Hi everyone,
I’m trying to better understand how DNF5 handles parallel downloads internally.
When max_parallel_downloads is set to a higher value (for example, 10), and the transaction includes a mix of very small and very large packages, such as:
10 KB
30 KB
50 KB
50 MB
100 MB
500 MB
how does DNF decide which packages to download first?
From a scheduling perspective, I was wondering whether DNF/librepo applies any size-aware or progress-aware heuristics, such as:
Completing very small packages first
Preferring packages with the smallest remaining size
Allowing near-complete large downloads to finish before starting new ones
Or does it simply queue downloads in dependency/order resolution sequence and let parallelism handle the rest?
I understand that total download time is fundamentally limited by available bandwidth and TCP congestion control, so this question is not about changing bandwidth allocation at the kernel level. I’m more curious about the application-level scheduling strategy inside DNF/librepo.
The reason I’m asking is from a perceived responsiveness standpoint — finishing smaller packages early might free slots sooner and potentially reduce average completion time.
Has this been benchmarked before? And is there documentation explaining how DNF5 currently schedules parallel downloads?
Thanks in advance — I’m mainly trying to understand the internal behavior better.
I think it simply picks the downloads from a list and fill up its download threads.
The order does not matter as DNF will not do anything with the RPMs until all of them are downloaded.
To find out what DNF does in detail you would need to read the DNF5 sources.

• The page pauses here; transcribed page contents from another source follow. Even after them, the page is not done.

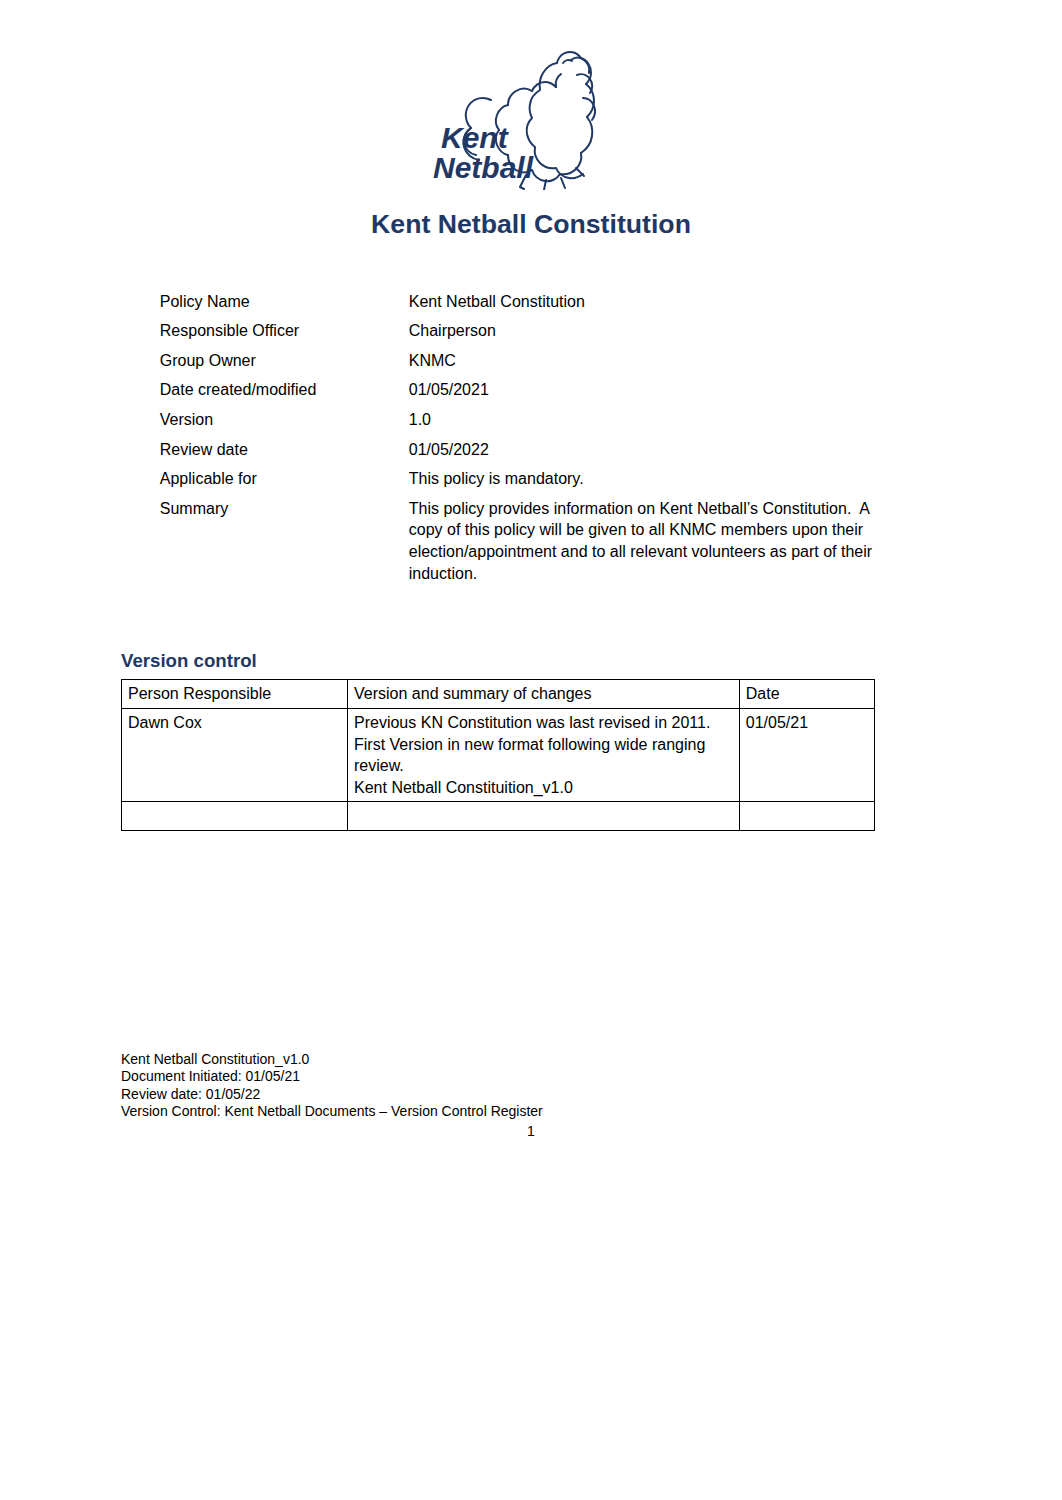Kent Netball
Kent Netball Constitution
| Policy Name | Kent Netball Constitution |
| Responsible Officer | Chairperson |
| Group Owner | KNMC |
| Date created/modified | 01/05/2021 |
| Version | 1.0 |
| Review date | 01/05/2022 |
| Applicable for | This policy is mandatory. |
| Summary | This policy provides information on Kent Netball’s Constitution. A copy of this policy will be given to all KNMC members upon their election/appointment and to all relevant volunteers as part of their induction. |
Version control
| Person Responsible | Version and summary of changes | Date |
| Dawn Cox | Previous KN Constitution was last revised in 2011. First Version in new format following wide ranging review. Kent Netball Constituition_v1.0 | 01/05/21 |
Kent Netball Constitution_v1.0
Document Initiated: 01/05/21
Review date: 01/05/22
Version Control: Kent Netball Documents – Version Control Register
1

As I said in the other thread I do not think you can improve the download performance using your ideas.
If you modify DNF to use you algorithm you can then benchmark your DNF against the original and see if your changes make any impact.
This will increase the completion time.
The worst case will be when the last file to download is the largest file.
Working from largest to smallest may give you a advantage.
You need to model that against files in a random order to see if its worth the complexity in the code.
Your best improvement of the DNF experience will be utilising the highest bandwidth mirror, considering your location, matched to your own download speed.